Work request:
Print the part of the litifilimab report starting at "Wallace also saw" and ending at "immune cell species.", word for word.

**** Given passage

An investigational biologic agent with an entirely new mechanism of action appeared effective for limiting joint involvement in systemic lupus erythematosus (SLE), results from a phase II randomized trial indicated.
Lupus patients receiving the drug, called litifilimab (previously BIIB059), had an average of 15.0 fewer active joints relative to baseline after 24 weeks, compared with a decrease of 11.6 active joints in a placebo group (difference 3.4, 95% CI 0.2-6.7, P=0.04), reported Richard Furie, MD, of Northwell Health in Great Neck, New York, Nathalie Franchimont, MD, PhD, of Biogen in Cambridge, Massachusetts, and colleagues.
However, most secondary endpoints did not show significant benefit, and joint involvement was not the trial's original primary outcome, they reported in noting these issues in the New England Journal of Medicine.
The investigators were suitably cautious about the drug's potential. "Larger and longer trials are necessary to determine the effect and safety of litifilimab in patients with SLE," Furie and colleagues wrote. They noted that these are already underway, as developer Biogen is now conducting two phase III trials with a wider range of endpoints.
In an accompanying editorial, Daniel J. Wallace, MD, of Cedars-Sinai Medical Center in Los Angeles, was actually more enthusiastic about litifilimab, calling the results "provocative for phase II trials" and highlighted the importance of its novel target.
Litifilimab binds to a target called blood dendritic cell antigen 2 (BDCA2), which serves to downregulate interferon production by plasmacytoid dendritic cells. Wallace wrote that the phase II results "encourage further exploration of interventions that affect upstream lupus inflammatory pathways in the innate immune system in lupus."
Wallace also saw the effort as overdue: "Lupus has lagged behind its rheumatic disease cousins, such as vasculitis and rheumatoid arthritis, in drug development." He noted that BDCA2 isn't the only new target to attract pharma interest, citing other projects targeting complement, cell-surface receptors, so-called tolerogens, and varied immune cell species.
As initially designed, the LILAC trial was intended to examine litifilimab's effects on cutaneous lupus manifestations via Cutaneous Lupus Erythematosus Disease Area and Severity Index–Activity (CLASI-A) scores. But after 22 patients had been enrolled and started treatment (though before results were unblinded), the investigators decided instead that, because of "slow recruitment" and an increased desire to evaluate arthritis as well, the primary outcome was changed to the number of active (swollen/tender) joints; skin manifestations became a secondary endpoint. Eligibility criteria were also changed to require that patients have at least four swollen and four tender joints. Another 110 patients were enrolled under this scheme. Results were reported for 120 SLE patients who received their assigned treatment.

********
**** Dataset excerpts

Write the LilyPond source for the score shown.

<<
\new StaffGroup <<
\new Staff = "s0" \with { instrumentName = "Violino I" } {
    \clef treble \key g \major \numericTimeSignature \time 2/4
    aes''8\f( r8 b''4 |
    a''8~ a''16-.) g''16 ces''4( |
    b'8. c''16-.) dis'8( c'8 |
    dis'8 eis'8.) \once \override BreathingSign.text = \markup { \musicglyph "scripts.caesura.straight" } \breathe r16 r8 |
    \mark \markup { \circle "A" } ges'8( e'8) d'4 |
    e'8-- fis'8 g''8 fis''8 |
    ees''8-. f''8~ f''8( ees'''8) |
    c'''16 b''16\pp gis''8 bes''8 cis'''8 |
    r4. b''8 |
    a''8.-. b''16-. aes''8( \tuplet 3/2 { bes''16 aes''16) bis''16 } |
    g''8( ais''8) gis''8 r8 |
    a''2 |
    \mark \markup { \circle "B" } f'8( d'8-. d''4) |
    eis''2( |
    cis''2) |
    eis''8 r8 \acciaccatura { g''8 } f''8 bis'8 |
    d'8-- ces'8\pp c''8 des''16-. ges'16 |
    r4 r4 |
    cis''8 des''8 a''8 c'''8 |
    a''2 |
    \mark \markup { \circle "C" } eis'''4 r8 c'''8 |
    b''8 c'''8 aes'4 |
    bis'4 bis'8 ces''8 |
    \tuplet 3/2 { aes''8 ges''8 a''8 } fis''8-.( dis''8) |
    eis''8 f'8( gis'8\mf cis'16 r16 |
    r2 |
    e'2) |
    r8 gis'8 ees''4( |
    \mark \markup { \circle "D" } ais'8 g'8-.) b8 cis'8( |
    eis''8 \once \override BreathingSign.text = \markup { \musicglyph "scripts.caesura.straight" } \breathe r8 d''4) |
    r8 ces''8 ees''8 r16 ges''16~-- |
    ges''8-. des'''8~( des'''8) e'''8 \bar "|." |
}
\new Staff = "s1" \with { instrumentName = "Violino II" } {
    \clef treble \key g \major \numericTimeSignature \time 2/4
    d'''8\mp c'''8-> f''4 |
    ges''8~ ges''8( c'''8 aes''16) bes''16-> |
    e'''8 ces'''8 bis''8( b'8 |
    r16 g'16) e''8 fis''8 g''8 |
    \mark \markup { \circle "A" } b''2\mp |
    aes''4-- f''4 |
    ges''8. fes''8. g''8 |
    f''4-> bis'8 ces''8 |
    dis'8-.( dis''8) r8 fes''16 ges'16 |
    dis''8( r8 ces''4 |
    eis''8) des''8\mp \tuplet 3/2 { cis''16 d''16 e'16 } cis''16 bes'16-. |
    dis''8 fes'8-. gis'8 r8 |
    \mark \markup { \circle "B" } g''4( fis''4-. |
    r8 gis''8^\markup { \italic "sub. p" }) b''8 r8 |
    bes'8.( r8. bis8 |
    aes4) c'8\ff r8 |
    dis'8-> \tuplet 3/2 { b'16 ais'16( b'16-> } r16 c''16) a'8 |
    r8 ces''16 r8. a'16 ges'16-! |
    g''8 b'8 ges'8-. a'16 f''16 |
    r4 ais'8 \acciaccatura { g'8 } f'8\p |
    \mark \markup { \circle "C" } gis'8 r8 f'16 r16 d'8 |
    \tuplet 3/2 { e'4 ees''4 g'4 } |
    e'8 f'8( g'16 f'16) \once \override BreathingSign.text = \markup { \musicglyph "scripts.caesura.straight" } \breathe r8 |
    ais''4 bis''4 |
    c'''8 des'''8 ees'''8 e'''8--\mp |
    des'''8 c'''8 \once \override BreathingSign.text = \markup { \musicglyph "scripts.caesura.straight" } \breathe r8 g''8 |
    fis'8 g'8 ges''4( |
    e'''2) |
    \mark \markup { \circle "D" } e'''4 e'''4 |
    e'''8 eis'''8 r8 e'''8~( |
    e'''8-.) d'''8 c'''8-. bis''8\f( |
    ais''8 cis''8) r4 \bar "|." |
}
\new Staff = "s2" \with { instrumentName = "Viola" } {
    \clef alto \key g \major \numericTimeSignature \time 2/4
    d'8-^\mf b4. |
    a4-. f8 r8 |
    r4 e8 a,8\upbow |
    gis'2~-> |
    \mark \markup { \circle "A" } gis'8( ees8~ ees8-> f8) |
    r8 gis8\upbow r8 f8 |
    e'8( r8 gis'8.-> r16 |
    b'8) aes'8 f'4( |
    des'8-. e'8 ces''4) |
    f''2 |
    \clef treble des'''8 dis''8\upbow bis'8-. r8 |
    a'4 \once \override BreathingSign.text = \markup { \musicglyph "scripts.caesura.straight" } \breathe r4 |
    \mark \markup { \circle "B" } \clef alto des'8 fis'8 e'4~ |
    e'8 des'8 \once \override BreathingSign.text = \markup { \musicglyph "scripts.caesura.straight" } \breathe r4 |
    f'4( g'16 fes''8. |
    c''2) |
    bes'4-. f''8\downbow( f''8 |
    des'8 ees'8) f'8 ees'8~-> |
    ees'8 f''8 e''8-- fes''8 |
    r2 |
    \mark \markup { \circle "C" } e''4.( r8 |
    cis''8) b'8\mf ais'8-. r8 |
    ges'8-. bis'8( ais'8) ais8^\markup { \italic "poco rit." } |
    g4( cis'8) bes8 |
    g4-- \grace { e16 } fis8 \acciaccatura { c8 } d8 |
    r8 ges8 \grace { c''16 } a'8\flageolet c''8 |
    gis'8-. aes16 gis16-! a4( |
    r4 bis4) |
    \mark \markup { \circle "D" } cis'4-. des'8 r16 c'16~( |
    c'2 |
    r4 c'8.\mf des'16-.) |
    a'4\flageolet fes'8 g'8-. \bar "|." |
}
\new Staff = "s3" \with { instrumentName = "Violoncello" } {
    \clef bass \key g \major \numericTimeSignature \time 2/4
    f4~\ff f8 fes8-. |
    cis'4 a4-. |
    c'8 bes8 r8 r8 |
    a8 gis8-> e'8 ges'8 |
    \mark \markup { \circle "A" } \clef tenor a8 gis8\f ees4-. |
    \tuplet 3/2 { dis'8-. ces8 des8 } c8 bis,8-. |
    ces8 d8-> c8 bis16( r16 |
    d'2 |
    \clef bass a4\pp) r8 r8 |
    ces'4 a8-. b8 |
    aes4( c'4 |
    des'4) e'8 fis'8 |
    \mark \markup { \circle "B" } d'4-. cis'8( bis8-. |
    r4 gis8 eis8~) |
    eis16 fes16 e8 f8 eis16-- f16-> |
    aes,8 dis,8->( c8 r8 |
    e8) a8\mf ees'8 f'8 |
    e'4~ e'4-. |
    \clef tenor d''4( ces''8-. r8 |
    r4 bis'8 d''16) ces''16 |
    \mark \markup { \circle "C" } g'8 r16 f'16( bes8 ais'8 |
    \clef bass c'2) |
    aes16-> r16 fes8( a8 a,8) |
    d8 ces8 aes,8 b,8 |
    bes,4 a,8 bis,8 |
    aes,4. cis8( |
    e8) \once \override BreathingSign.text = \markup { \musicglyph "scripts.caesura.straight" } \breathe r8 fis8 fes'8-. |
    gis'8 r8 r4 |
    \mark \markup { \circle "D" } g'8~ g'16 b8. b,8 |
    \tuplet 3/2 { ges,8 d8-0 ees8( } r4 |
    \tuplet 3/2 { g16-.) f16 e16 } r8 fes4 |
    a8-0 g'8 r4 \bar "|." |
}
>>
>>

********

Solved exercise:
Wallace also saw the effort as overdue: "Lupus has lagged behind its rheumatic disease cousins, such as vasculitis and rheumatoid arthritis, in drug development." He noted that BDCA2 isn't the only new target to attract pharma interest, citing other projects targeting complement, cell-surface receptors, so-called tolerogens, and varied immune cell species.